5 things we learned about decarbonization at the BNEF Summit

Renewables alone are not the path to a low-carbon energy future — the reality is far more complex.

This was the overriding message from speakers and delegates at the Bloomberg New Energy Finance (NEF) London Summit 2019 in October.

“Any solution (for decarbonization) needs to be embedded in the realities of the world we live in, while working in partnership towards achieving the larger goal of a more sustainable society,” said Makoto Kanda, Chief Regional Officer EMEA for Mitsubishi Heavy Industries, in his opening remarks.

Cutting the planet’s carbon emissions to a level sufficient to keep global warming in check will only be achieved through a broad mix of solutions, transforming key sectors like power, transport and industry.

Kanda identified the use of hydrogen and carbon capture, usage and storage (CCUS) as two technologies that will play important roles in decarbonizing these sectors.

Jon Moore, CEO of BloombergNEF, explained that leadership from industry will be critical in the forthcoming energy transition as economies seek to decarbonize. “The scientists have played their part,” he said. “Now, it’s for countries and industries.”

Here are five key takeaways about decarbonization from the recent BNEF Summit:

1. Renewables are key

Wind and solar continue to fall in price and grow in use, while the cost of energy storage is also predicted to fall to enable greater penetration of renewables. One terawatt of wind and solar — enough to power the entire United States — has been deployed over the past two decades, and these technologies will form a key part of the solution.

And innovations such as floating offshore wind have been disruptive, taking a significant step towards decarbonizing power generation.

But there are major gaps between climate trends and our long-term energy goals. While wind and solar are set to account for almost half of the global power mix by the middle of the century, other solutions will be needed.
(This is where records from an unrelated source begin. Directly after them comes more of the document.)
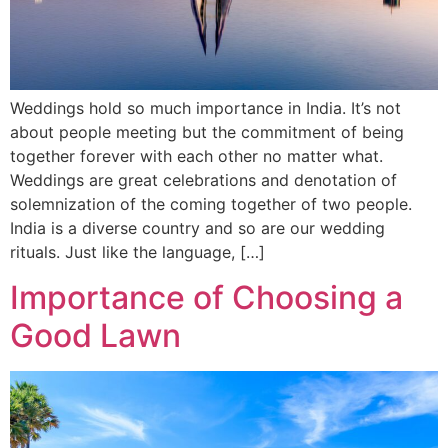
Weddings hold so much importance in India. It’s not
about people meeting but the commitment of being
together forever with each other no matter what.
Weddings are great celebrations and denotation of
solemnization of the coming together of two people.
India is a diverse country and so are our wedding
rituals. Just like the language, […]
Importance of Choosing a
Good Lawn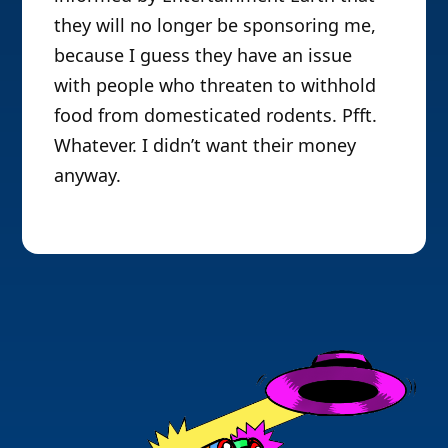
they will no longer be sponsoring me,
because I guess they have an issue
with people who threaten to withhold
food from domesticated rodents. Pfft.
Whatever. I didn’t want their money
anyway.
2. “Phase 2” technologies are also needed

There are physical limits to the deployment of renewables and the level to which energy use can be electrified. In order to decarbonize sufficiently to keep global warming below 2°C, we will also need “Phase 2” technologies, to do everything from helping to stabilize energy grids and providing seasonal back-ups, to facilitating heat and industrial energy applications.

As fossil fuels — particularly coal — are phased out in the coming decades, technologies such as hydrogen, biogas and CCUS will need to come into play across sectors including power, residential heat and road transport.

3. CCUS is critical

BloombergNEF research found that CCUS for both coal and combined cycle gas turbines (CCGT) will be essential in decarbonizing the energy supply.

While renewables play an increasingly influential role in the energy mix, almost three-quarters of global primary energy demand is expected to be met by coal, oil and gas by mid-century. Widespread adoption of CCUS technologies could remove CO₂ from power generation and hard-to-electrify industries, which demand vast amounts of heat.

Carbon capture could also be used to create blue hydrogen from fossil fuels, helping establish market supply and paving the way for cleaner green hydrogen.

4. Green hydrogen can be economically viable

Green hydrogen offers a way to efficiently store excess energy from renewables, such as offshore wind, and is also a clean fuel for hard-to-abate energy uses, such as long-haul transport and industrial processes.

BloombergNEF predicts the cost of electrolyzers could fall rapidly in the same way that solar photovoltaic panels have over the past decade, making green hydrogen economically viable. Within a decade, green hydrogen could start to become more competitive than coal and natural gas for heavy industry processes like steelmaking, with prices continuing on a downward trajectory in the following decades.

5. We need to decarbonize industrial heat to stand a chance

Industrial heat accounts for more than a third of global energy consumption, with the steel, cement and chemical sectors being the biggest industrial energy users and biggest industrial emitters of CO₂.

Fossil fuels currently power the high-heat processes of these industries, as well as form the raw materials of products like cement.

Unlike many industrial processes, these sectors are difficult to decarbonize by electrification. But intense heat can be generated using alternative energy sources like hydrogen, synthetic fuels and biogas, together with adopting CCUS to prevent carbon reaching the atmosphere.